This page lists all of the abstracts for the Spring 2014 colloquium series. For dates and speakers, see Colloquium.

"Speeding up and slowing down light, can quantum information survive?," Tuesday, January 28, 1:30pm, MH 606


Ryan Glasser, National Institute of Standards and Technology

Entanglement is now a well-known phenomenon, and has long been thought to play a vital role in quantum information and communication protocols.  Thus, much theoretical and experimental work has been done to investigate the fundamental properties of entanglement.  In this talk I will present recent experimental work investigating the behavior of an entangled state of light after part of it passes through so-called "fast" or "slow" light media.   A four-wave mixing process in warm atomic vapor is used to both generate an entangled state of light, as well as produce a medium exhibiting slow- and fast-light properties.  Differences in the behavior of the entanglement and quantum information after propagating through such dispersive media will be highlighted.

"How to make a molecular movie," Thursday, January 31, 1:30pm, MH 606

Daniel Rolles, Deutsches Elektronen-Synchrotron (DESY)

Taking a movie of a chemical reaction with atomic resolution? Watching the making and breaking of chemical bonds in real time? Continuing technical advances in the creation of (sub-) femtosecond pulses with optical lasers, relativistic electron guns, and X-Ray Free-Electron Lasers have turned the vision of “recording a molecular movie” with femtosecond temporal and atomic scale structural resolution into a realistic scenario. In this talk, I will discuss recent experiments aimed at visualizing nuclear and electronic dynamics during (photo-)chemical reaction. They open up an exciting new field at the borderline between atomic & molecular physics and physical chemistry which promises to have a profound impact on our understanding of chemical reaction dynamics.
Daniel studied physics at the University of California, Berkeley, and at the Technical University Berlin, Germany, where he earned his Ph.D. in atomic and molecular physics in 2005. After three years as a post-doc and Humboldt fellow at the Lawrence Berkeley National Laboratory, he joined the Max Planck Advanced Study Group at the Center for Free-Electron Laser Science in Hamburg, Germany. Since 2013, he is leading a research group at DESY and Göttingen University, where he is pursuing his dream of “shooting a molecular movie”.

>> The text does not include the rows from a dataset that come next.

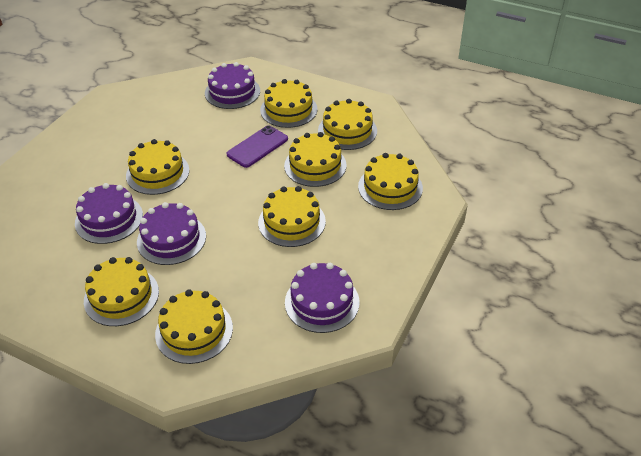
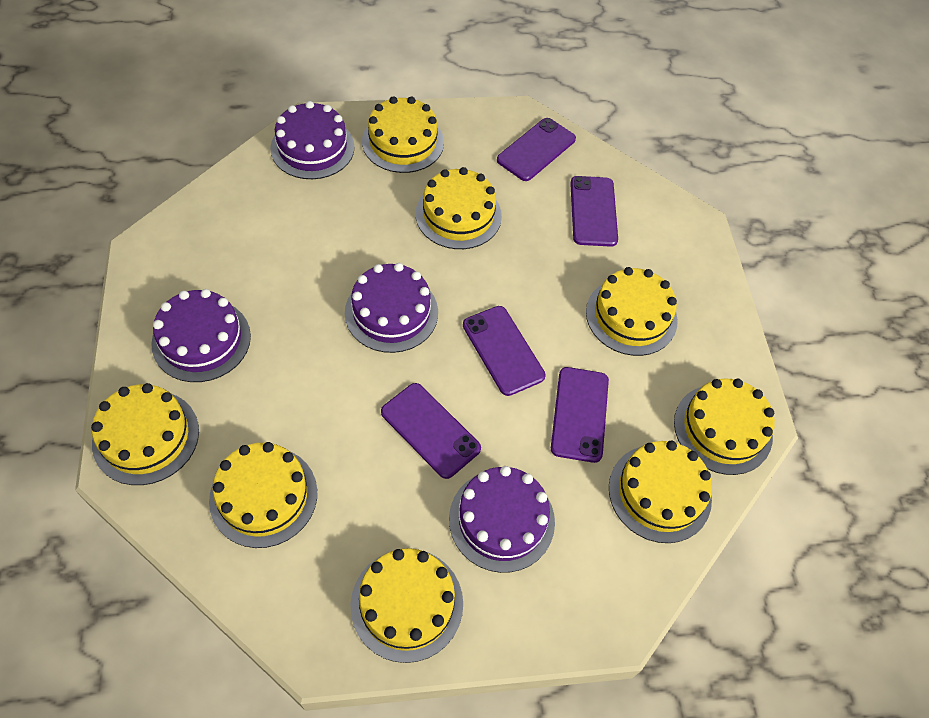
purple phone: [226,125,288,168] = 1 -> [381,383,481,479] [463,306,546,396] [497,118,576,181] [551,367,609,463] [570,176,618,247] = 5

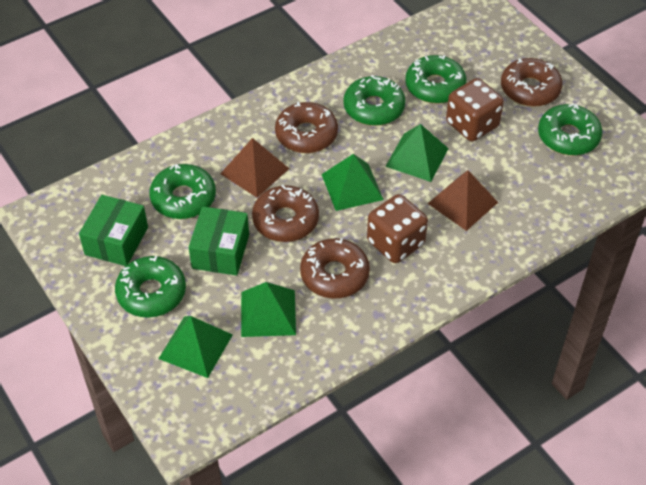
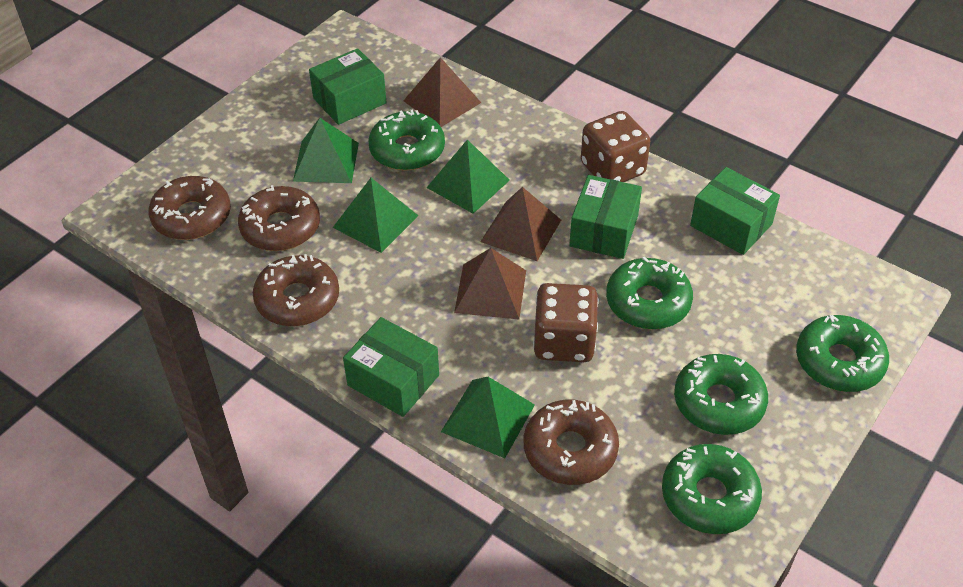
brown pyramid: [220,138,289,198] [428,170,498,231] = 2 -> [403,57,481,127] [454,248,526,319] [480,187,561,261] = 3
green box: [79,195,148,266] [189,206,249,276] = 2 -> [309,48,387,125] [343,317,439,417] [569,175,642,259] [690,167,780,255] = 4

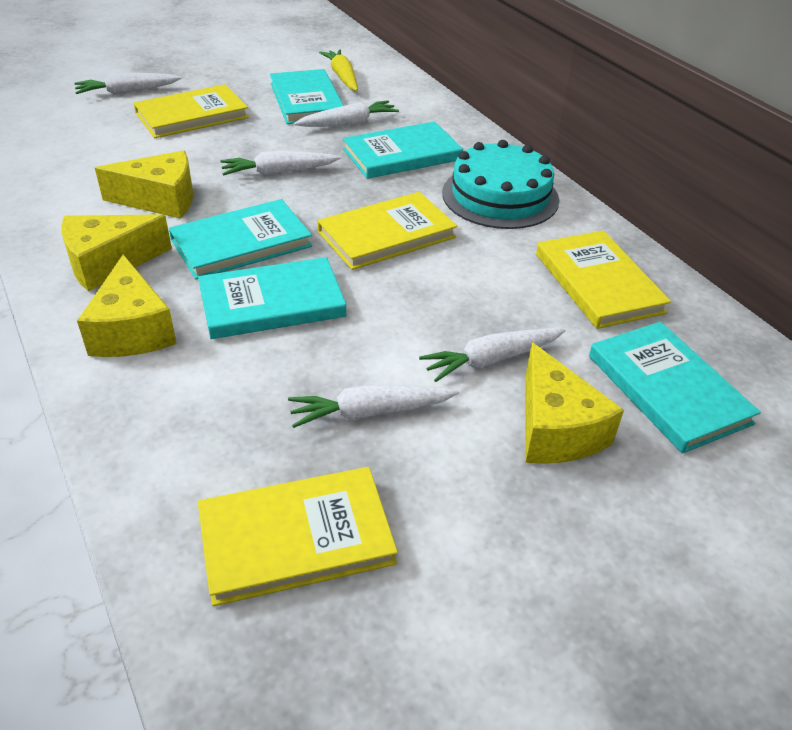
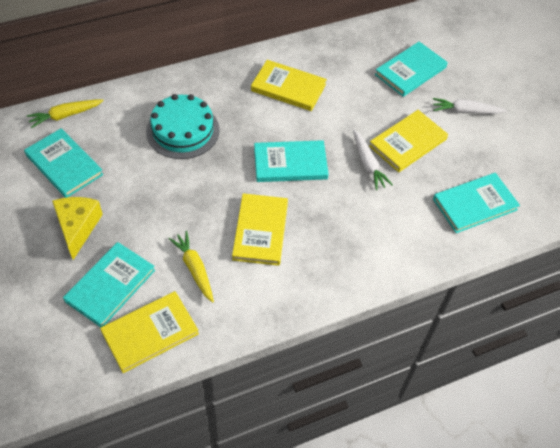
white carrot: [74,72,182,95] [220,151,341,176] [288,385,459,428] [294,100,399,127] [419,328,566,382] = 5 -> [353,130,393,190] [433,98,507,114] = 2
yellow carrot: [319,49,358,91] = 1 -> [27,99,104,128] [169,231,214,303] = 2
yellow cheese: [62,214,172,291] [77,254,177,357] [95,151,193,219] [525,342,624,464] = 4 -> [52,197,103,260] = 1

"Spin dynamics in an ultracold sodium quantum gas," Tuesday, February 4, 1:30pm, MH 606

Arne Schwettmann, JQI/NIST/University of Maryland

Ultracold atomic gases provide a fascinating window into the quantum world, presenting us with macroscopic quantum objects to probe and investigate. In this talk, I will first discuss the experimental techniques we use to cool a cloud of sodium atoms in an optical trap to nanokelvin temperatures, at which point it forms a giant matter wave known as spinor Bose-Einstein condensate (BEC). Compared to a scalar BEC, where only one atomic spin state is present, the spinor BEC has the advantage that all atomic spin states are trapped and overlapping. This allows us to investigate the population oscillations driven by coherent spin-changing collisions. I will then present our recent observation of such spin dynamics in the thermal sodium gas, as well as discuss our progress towards implementing a matter-wave interferometer and phase-sensitive matter-wave amplifier in this system.

"Novel Techniques in Electron Scattering Physics," Thursday, February 6, 1:30pm, MH 606

Leigh Hargreaves, California State University - Fullerton

Collisions between electrons and neutral atoms or molecules play driving roles in the chemistry of a wide range of technological and natural environments. These include plasma manufacture of silicon devices, laser and gas discharges, auroral phenomena and medical techniques for treatment of cancer patients. While electron collisions research has long been at the forefront of technological innovations in these (and many other) areas, current experimental techniques remain limited in the targets processes they can consider, largely limited to targets with large vapor pressures and/or large cross sections. In this talk, I will describe new experimental techniques that will open up new avenues of research in scattering physics, primarily based around experiments using multi-hit detection imaging, magnetic guiding fields and time-of-flight energy detection. I will also discuss the application of these techniques towards a new experimental program considering biologically important molecules and neutral radicals.

Dr. McConkey (grand‐descendant of Lord Rutherford) will talk about a very important project he started in the early 60’s to characterize the Aurora Borealis.